In this issue of the Journal of the Brazilian Society of Tropical Medicine, the article entitled Zika virus, from discovery to the present days: Bibliometric review study describes extensive bibliographic research and summarizes all articles on ZIKV infection that were published between January 1947 and May 2016. Although it does not bring any novelty to the field of ZIKV research, this bibliographic review describes the most important features of the disease. The authors considered the publication language of the included articles and the research approaches that were being utilized. They selected 321 publications of five different databases, including LILACS (Literatura Latino-Americana e do Caribe em Ciências da Saúde), Scientific Electronic Library Online (SciELO), Biblioteca Virtual em Saúde (BVS), MEDLINE and PubMed, based on predetermined inclusion criteria.
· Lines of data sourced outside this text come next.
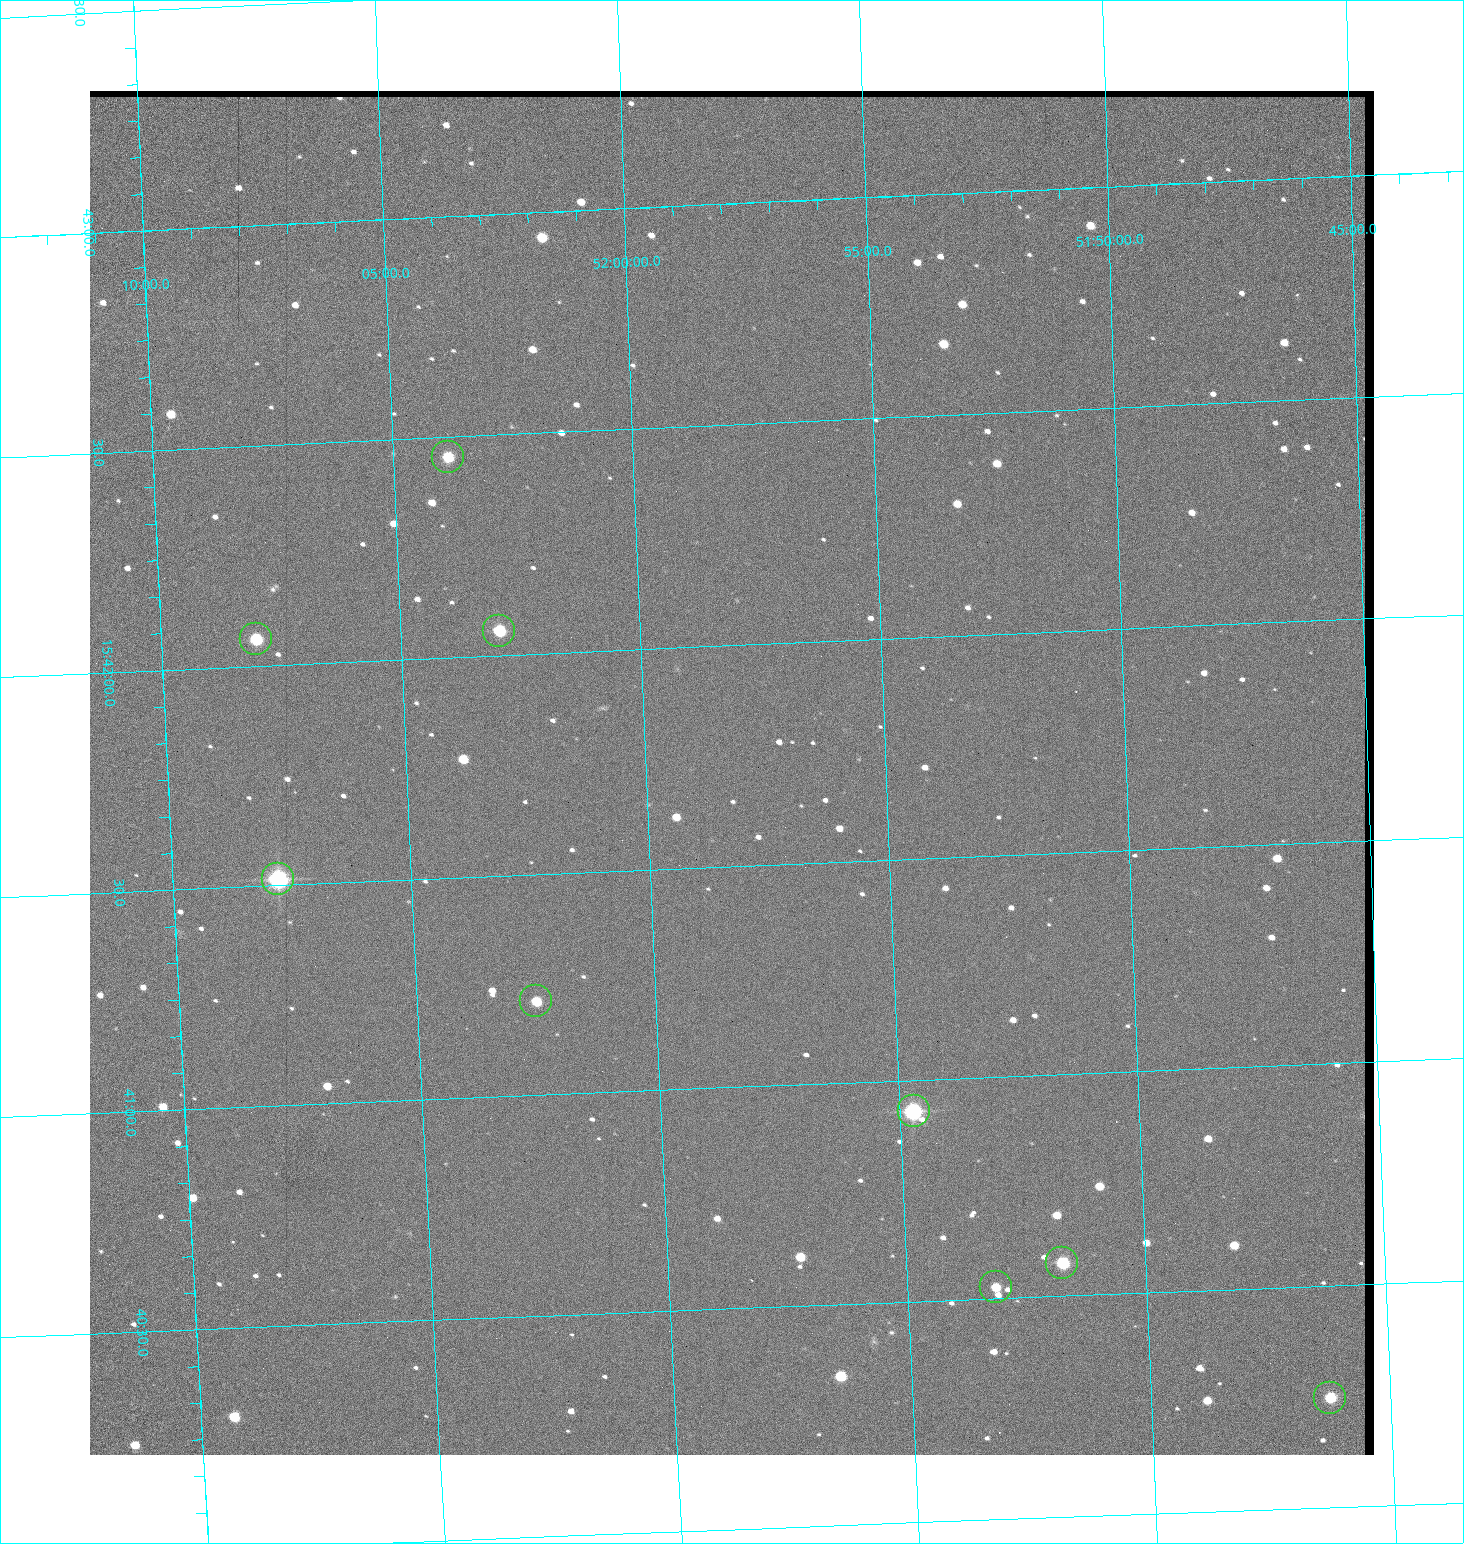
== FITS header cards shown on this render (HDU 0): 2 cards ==
NAXIS1  =                 1284 / length of data axis 1
NAXIS2  =                 1364 / length of data axis 2

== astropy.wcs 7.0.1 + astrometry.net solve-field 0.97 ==
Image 1284 x 1364 px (HDU 0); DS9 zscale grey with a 90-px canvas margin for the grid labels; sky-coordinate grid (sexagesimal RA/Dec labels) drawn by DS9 from the SOLVED WCS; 9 Tycho-2 reference stars matched to detected sources circled (green)
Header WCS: RA---TAN/DEC--TAN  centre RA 15:41:43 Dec +51:58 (235.43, +51.97 deg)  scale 1.26 arcsec/px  FOV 26.9' x 28.5'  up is +92 deg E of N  parity flipped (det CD > 0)
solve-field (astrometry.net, Tycho-2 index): VERIFIED the header's WCS against the Tycho-2 star catalogue (9 matches, 0 conflicts) and refined it, rather than solving blind
Solved WCS: RA---TAN-SIP/DEC--TAN-SIP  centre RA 15:41:43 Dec +51:58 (235.43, +51.97 deg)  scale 1.25 arcsec/px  FOV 26.8' x 28.5'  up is +92 deg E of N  parity flipped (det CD > 0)
The solver's refit moves the header's centre by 0.49 arcsec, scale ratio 0.9967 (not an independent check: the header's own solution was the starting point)
Tycho-2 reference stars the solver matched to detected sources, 9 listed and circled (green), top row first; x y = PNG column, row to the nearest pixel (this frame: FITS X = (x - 90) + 1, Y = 1364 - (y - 91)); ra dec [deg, ICRS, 3 dp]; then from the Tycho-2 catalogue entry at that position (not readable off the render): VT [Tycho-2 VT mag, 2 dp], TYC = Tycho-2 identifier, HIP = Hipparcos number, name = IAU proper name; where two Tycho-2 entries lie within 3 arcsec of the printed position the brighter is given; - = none
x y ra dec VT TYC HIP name
448 457 235.614 +52.064 11.61 3489-1132-1 - -
499 631 235.514 +52.049 11.19 3489-1407-1 - -
256 639 235.515 +52.133 11.12 3489-1380-1 - -
278 879 235.378 +52.130 9.31 3489-1322-1 76850 -
536 1001 235.303 +52.042 11.52 3489-958-1 - -
914 1111 235.232 +51.912 9.59 3489-824-1 - -
1062 1263 235.143 +51.862 10.97 3489-1016-1 - -
996 1287 235.131 +51.886 12.29 3489-908-1 - -
1330 1398 235.062 +51.771 11.53 3489-1453-1 - -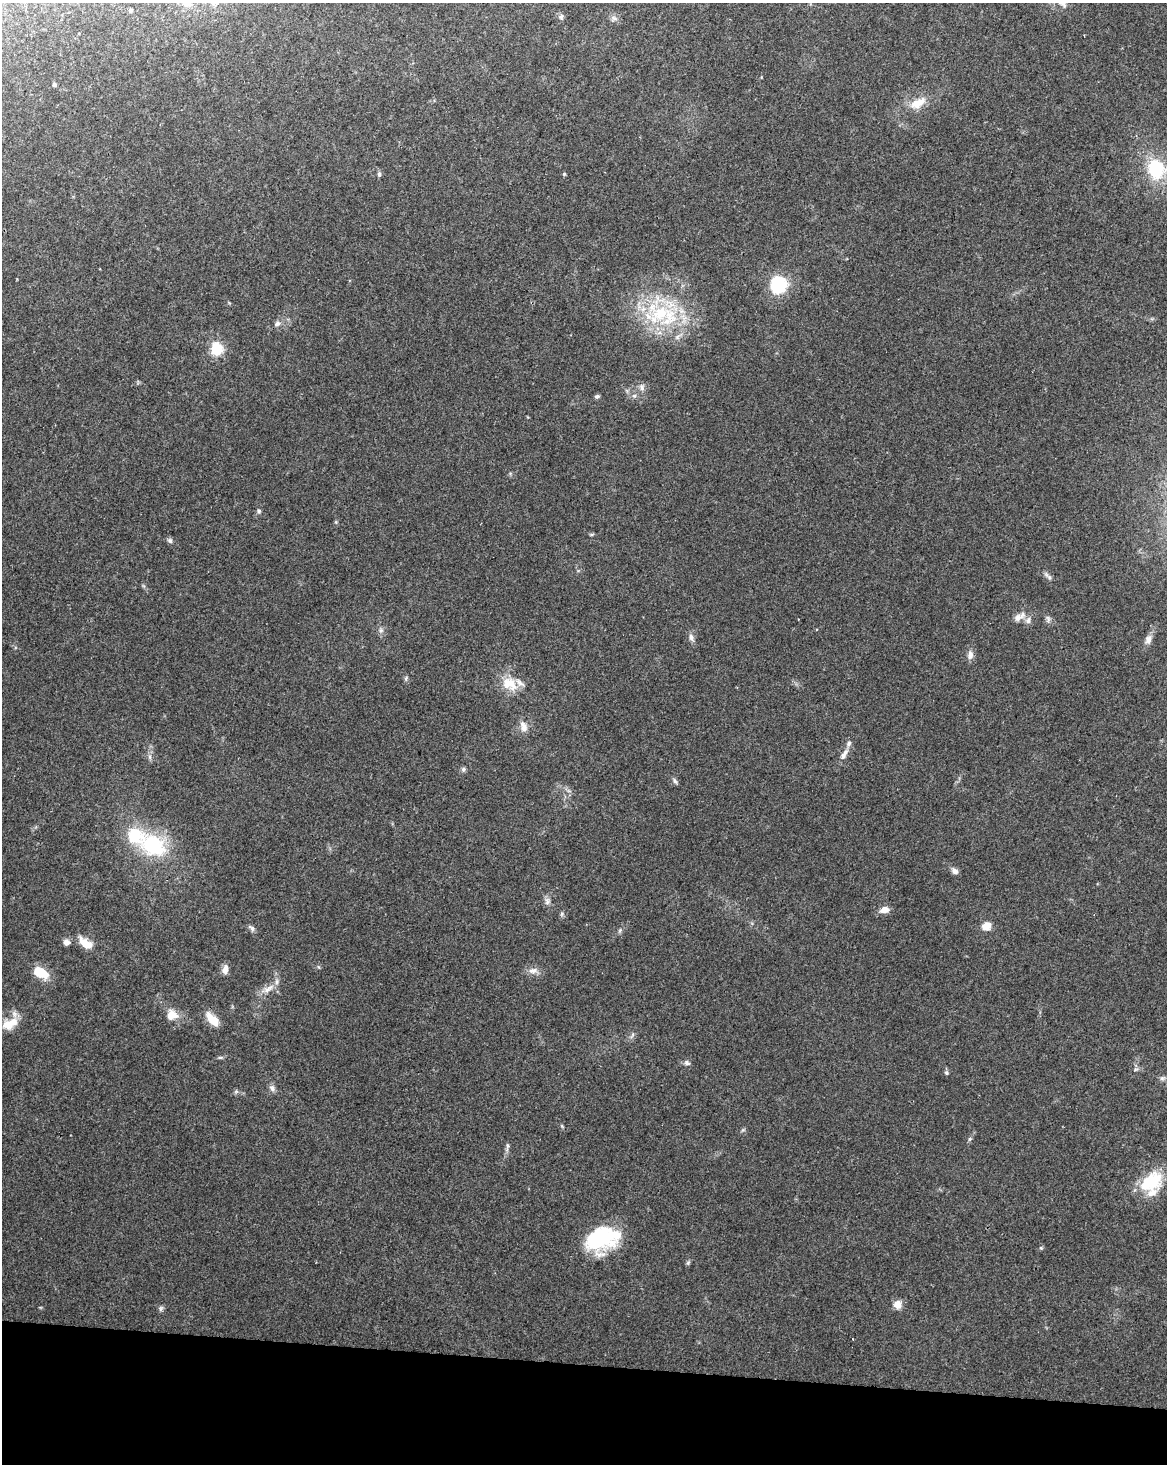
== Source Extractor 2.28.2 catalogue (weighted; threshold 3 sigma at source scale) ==
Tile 11 of 4 x 3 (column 3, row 3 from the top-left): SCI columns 2333-3497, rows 227-1688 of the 4670 x 4895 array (HDU 1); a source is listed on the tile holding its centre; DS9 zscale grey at full resolution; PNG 1169 x 1466 px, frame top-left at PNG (2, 3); no overlay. Shown black and unused: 7% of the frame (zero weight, under 2 of 3 exposures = <1% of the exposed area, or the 3 px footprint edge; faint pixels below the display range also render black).
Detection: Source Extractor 2.28.2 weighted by HDU 2 'WHT'; one run over the whole footprint, this tile lists its part. Background 0.062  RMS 0.0069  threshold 0.0309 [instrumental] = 3 sigma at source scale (4.5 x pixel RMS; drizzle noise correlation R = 1.50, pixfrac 1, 0.0396/0.0396 arcsec/px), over >= 5 px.
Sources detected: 72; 1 inside a brighter object's white glare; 1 cosmic-ray / hot-pixel residue — not listed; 4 inside a brighter listed object's ellipse — not listed separately; the other 66 listed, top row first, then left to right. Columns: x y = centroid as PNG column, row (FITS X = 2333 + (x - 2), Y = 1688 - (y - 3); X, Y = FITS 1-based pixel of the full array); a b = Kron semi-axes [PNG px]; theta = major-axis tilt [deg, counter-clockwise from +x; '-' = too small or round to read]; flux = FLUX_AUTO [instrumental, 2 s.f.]
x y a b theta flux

The study presents an enormous compilation of data that were described in ZIKV-related publications. It is, therefore, a useful tool to enlighten oneself with all information (included in some of the most reliable online databases for scientific research in countries with ZIKV infections) that is available to date. The authors emphasize that until 2007, ZIKV infection was not a high demand concern in the scientific community. This changed that after 2007 when the number of reported cases increased significantly. As a result, the number of publications and research on the ZIKV, its disease and complications have reached new levels. The concerns regarding pregnant women and microcephaly in newborns has contributed significantly to the increase in research on this disease and as a result, the number of publications.
Although the number of research on ZIKV infections and its complications have increased within the past two years, more research is needed to elucidate the mechanisms causing more severe disease outcomes, such as GBS and microcephaly, establish strategies to prevent ZIKV infections and complications of the disease, and improve the sensitivity of Zika diagnosis in countries such as Brazil, where a great number of people have been exposed to other flavivirus infections. Diagnostic sensitivity is particularly important during the convalescent phase of the disease, since Zika symptoms are very similar to those of other flavivirus-related diseases, with a very short viremia and a high antibody cross-reactivity in serological tests.
The review on ZIKV infections will help readers who are not familiar with web searches of research publications familiarize themselves with a large amount of data on ZIKV infections that have been published to date.